**ASSIGNMENT:** When the line containing "49: (199, 243, 1.65)" appears in the entries below, begin printing there and stop after the line containing "57: (222, 282, 1.59)"; print each of those lines exactly and no other line.
=== EXTRACTED RECORDS ===
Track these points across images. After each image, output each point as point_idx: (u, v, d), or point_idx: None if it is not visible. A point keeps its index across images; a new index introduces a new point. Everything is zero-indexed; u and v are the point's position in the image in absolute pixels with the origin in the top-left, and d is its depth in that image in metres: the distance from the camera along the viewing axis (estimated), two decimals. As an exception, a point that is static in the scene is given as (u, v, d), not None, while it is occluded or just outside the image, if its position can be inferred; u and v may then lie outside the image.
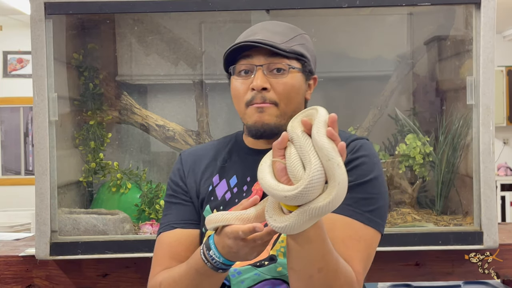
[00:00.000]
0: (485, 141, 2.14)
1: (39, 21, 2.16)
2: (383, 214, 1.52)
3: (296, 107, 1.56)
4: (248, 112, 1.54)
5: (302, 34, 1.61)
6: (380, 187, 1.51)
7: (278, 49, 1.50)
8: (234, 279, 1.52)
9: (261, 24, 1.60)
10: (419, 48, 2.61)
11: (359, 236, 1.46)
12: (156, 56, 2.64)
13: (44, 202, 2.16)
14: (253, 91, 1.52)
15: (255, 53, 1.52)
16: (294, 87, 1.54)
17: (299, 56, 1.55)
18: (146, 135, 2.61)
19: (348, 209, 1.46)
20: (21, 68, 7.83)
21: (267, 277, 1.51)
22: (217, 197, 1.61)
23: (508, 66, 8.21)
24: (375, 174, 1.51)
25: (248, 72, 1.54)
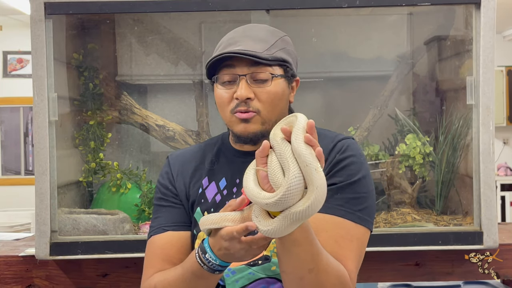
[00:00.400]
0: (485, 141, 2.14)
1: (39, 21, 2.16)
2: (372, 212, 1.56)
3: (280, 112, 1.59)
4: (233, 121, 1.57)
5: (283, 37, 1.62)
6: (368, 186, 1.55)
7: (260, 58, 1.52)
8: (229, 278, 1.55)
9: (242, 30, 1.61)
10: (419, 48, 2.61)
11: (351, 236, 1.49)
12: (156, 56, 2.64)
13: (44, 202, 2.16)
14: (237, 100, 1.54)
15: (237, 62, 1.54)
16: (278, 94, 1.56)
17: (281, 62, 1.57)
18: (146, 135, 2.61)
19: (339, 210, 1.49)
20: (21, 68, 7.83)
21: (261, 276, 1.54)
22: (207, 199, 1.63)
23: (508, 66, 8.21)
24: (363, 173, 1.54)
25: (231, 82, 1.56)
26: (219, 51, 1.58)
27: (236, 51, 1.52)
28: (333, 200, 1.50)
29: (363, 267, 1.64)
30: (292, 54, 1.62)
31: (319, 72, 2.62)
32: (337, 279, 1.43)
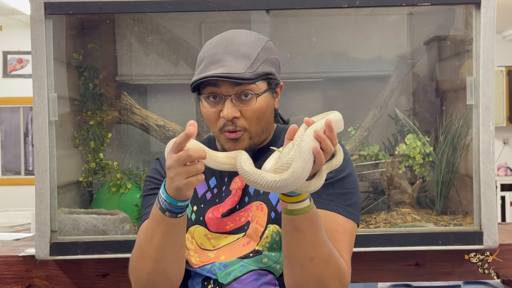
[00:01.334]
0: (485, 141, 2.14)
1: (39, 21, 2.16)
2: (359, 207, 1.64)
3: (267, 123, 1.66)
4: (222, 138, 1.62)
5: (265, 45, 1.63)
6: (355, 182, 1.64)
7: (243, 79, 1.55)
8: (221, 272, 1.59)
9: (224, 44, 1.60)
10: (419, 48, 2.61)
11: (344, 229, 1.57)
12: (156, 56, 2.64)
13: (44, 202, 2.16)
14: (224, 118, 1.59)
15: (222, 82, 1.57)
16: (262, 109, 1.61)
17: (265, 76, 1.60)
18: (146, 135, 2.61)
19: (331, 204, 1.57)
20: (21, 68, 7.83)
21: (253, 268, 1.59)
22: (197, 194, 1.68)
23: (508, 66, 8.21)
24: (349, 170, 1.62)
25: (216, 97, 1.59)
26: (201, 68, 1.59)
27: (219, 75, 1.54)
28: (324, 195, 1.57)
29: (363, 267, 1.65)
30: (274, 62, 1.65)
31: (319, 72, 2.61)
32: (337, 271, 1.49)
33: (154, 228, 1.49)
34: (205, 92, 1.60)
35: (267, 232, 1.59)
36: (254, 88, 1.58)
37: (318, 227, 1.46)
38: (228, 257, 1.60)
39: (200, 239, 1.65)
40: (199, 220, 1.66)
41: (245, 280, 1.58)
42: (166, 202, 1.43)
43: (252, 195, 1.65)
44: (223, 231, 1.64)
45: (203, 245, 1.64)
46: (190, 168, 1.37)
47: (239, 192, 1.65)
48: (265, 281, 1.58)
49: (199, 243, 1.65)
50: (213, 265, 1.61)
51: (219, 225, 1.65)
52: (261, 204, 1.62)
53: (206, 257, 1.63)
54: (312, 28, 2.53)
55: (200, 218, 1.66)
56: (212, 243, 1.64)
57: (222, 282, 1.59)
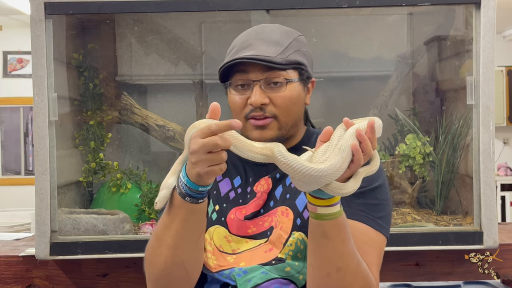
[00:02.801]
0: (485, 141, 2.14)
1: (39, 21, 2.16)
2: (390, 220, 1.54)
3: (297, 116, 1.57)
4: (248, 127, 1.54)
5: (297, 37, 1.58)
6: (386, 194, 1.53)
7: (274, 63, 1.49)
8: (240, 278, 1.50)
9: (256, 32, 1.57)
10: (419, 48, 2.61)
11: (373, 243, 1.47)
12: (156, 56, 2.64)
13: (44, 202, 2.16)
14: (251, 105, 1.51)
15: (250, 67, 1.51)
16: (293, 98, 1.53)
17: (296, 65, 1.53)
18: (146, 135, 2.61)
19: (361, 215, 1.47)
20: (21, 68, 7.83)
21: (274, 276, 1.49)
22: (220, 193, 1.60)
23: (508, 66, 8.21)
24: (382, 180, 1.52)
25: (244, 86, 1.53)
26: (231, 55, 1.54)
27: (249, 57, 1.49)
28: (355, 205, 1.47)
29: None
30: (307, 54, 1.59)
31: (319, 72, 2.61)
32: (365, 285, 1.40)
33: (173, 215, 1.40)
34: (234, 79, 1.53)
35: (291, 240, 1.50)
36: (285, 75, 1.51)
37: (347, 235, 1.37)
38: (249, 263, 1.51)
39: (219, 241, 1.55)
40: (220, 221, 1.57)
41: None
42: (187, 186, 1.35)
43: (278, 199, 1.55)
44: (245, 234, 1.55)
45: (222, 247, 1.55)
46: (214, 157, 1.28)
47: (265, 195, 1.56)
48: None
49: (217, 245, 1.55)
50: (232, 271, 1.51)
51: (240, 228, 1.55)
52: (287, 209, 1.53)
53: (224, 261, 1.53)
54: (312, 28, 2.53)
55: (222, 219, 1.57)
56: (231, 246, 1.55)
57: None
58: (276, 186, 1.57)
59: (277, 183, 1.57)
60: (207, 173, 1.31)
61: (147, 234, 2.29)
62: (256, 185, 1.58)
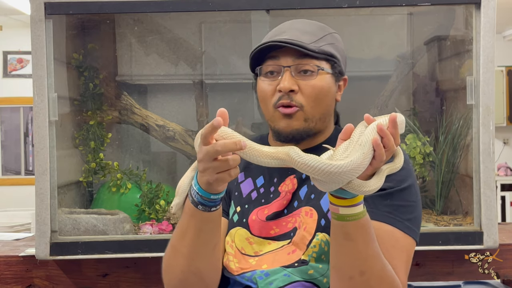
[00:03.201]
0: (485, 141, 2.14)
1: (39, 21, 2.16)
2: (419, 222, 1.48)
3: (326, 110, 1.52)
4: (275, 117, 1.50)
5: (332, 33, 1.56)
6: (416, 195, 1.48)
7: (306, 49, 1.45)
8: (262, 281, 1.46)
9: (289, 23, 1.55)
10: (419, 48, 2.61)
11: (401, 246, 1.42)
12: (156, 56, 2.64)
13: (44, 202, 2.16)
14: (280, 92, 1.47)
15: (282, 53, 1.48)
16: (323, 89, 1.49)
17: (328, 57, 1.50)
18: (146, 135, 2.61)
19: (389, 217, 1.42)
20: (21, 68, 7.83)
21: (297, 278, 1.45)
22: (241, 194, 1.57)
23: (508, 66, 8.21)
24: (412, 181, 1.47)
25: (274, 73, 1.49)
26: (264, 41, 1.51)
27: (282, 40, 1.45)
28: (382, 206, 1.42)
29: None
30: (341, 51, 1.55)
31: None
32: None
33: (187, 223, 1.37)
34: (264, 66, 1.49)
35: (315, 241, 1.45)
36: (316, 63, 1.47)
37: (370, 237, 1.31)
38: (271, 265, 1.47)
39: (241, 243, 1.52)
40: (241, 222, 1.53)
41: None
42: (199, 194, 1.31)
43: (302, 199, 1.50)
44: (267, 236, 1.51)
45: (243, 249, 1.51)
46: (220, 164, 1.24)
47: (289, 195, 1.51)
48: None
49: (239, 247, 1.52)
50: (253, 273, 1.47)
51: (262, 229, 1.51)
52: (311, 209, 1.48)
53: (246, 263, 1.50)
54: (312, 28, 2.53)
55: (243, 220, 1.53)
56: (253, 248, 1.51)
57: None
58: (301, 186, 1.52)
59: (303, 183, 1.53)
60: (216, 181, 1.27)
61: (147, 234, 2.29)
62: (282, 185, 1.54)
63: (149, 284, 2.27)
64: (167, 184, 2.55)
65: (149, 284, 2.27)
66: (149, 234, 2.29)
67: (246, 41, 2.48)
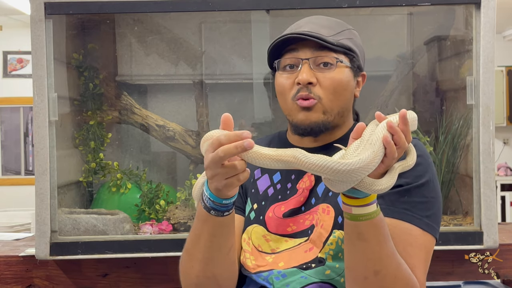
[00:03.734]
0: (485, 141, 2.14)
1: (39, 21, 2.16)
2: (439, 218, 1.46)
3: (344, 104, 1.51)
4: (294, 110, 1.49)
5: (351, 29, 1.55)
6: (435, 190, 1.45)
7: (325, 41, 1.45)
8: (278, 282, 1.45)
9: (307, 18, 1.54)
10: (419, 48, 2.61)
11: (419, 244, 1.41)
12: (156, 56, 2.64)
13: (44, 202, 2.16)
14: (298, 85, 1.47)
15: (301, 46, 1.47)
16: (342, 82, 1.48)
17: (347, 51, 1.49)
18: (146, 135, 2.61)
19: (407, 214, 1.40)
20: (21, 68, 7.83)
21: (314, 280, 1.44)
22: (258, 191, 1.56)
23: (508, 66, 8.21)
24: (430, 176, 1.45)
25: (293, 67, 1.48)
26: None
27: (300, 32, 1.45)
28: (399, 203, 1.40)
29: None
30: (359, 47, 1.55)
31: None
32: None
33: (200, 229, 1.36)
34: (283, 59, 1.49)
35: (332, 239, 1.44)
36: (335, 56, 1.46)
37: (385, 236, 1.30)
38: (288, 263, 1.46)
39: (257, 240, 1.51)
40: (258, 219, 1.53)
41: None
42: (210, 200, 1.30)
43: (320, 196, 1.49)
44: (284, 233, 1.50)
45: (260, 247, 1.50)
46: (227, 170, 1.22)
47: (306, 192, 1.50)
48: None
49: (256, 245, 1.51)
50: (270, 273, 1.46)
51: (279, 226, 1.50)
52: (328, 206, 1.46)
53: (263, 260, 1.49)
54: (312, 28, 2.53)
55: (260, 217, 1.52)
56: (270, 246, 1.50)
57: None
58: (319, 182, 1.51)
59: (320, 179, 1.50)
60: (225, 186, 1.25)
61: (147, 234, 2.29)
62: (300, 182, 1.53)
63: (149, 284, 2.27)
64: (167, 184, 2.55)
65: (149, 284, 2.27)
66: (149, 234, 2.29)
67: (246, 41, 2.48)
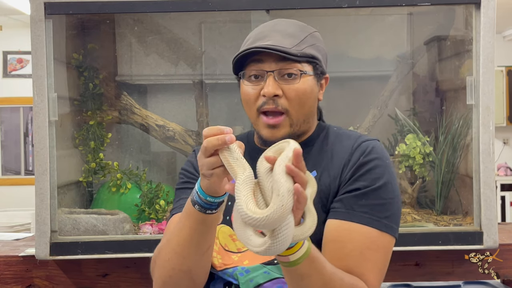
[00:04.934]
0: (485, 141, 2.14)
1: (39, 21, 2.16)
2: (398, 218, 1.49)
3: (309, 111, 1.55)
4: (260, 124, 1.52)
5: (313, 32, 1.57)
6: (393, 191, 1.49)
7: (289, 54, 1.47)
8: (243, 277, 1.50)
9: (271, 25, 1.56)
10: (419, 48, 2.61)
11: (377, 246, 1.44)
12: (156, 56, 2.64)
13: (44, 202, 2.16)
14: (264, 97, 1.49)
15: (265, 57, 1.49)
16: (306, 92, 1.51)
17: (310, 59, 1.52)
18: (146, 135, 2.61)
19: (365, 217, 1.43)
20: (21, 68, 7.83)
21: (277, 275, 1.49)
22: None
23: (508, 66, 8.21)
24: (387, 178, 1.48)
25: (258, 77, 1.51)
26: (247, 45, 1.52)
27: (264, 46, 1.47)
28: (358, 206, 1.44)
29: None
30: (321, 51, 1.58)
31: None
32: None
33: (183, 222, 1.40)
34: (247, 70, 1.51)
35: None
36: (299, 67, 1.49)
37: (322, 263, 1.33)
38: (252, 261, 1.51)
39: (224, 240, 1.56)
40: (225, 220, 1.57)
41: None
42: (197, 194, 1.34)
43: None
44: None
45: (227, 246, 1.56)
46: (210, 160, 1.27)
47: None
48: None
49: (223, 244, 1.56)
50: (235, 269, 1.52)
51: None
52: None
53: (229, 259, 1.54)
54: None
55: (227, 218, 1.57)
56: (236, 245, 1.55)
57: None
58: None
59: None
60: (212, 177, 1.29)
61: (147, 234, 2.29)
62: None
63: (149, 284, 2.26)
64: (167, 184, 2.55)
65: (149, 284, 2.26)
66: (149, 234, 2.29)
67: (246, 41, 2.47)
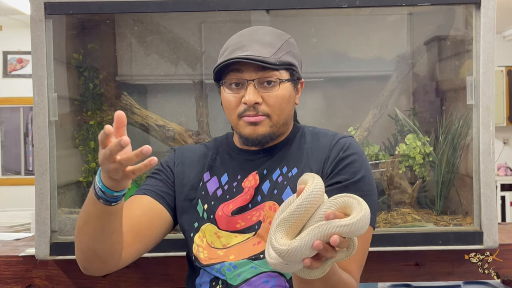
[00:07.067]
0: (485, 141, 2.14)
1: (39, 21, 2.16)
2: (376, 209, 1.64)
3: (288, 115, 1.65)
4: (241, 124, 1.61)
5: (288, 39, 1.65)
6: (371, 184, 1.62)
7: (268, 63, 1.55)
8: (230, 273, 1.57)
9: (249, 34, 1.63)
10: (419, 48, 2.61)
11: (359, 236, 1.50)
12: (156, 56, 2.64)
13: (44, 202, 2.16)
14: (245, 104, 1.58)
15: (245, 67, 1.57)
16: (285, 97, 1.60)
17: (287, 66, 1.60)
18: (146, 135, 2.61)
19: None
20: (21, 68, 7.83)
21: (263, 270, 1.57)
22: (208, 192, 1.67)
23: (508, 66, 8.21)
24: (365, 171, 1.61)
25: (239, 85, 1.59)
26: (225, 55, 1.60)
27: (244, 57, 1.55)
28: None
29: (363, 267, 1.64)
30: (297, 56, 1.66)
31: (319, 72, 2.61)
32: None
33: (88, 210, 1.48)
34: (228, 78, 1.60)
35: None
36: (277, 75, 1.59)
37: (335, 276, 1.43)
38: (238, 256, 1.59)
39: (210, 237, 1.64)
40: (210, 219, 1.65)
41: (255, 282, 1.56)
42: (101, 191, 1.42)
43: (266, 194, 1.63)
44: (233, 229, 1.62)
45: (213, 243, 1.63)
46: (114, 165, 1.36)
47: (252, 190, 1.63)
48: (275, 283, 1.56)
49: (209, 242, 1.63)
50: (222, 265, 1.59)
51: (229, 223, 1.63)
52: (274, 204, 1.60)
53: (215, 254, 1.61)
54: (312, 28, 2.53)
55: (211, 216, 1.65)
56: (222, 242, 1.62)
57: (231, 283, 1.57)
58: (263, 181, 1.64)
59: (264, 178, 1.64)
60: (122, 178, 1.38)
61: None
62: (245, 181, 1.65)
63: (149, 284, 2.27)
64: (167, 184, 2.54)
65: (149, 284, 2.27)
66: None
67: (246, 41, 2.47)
===
**TASK SOLUTION:**
49: (199, 243, 1.65)
50: (213, 265, 1.61)
51: (219, 225, 1.65)
52: (261, 204, 1.62)
53: (206, 257, 1.63)
54: (312, 28, 2.53)
55: (200, 218, 1.66)
56: (212, 243, 1.64)
57: (222, 282, 1.59)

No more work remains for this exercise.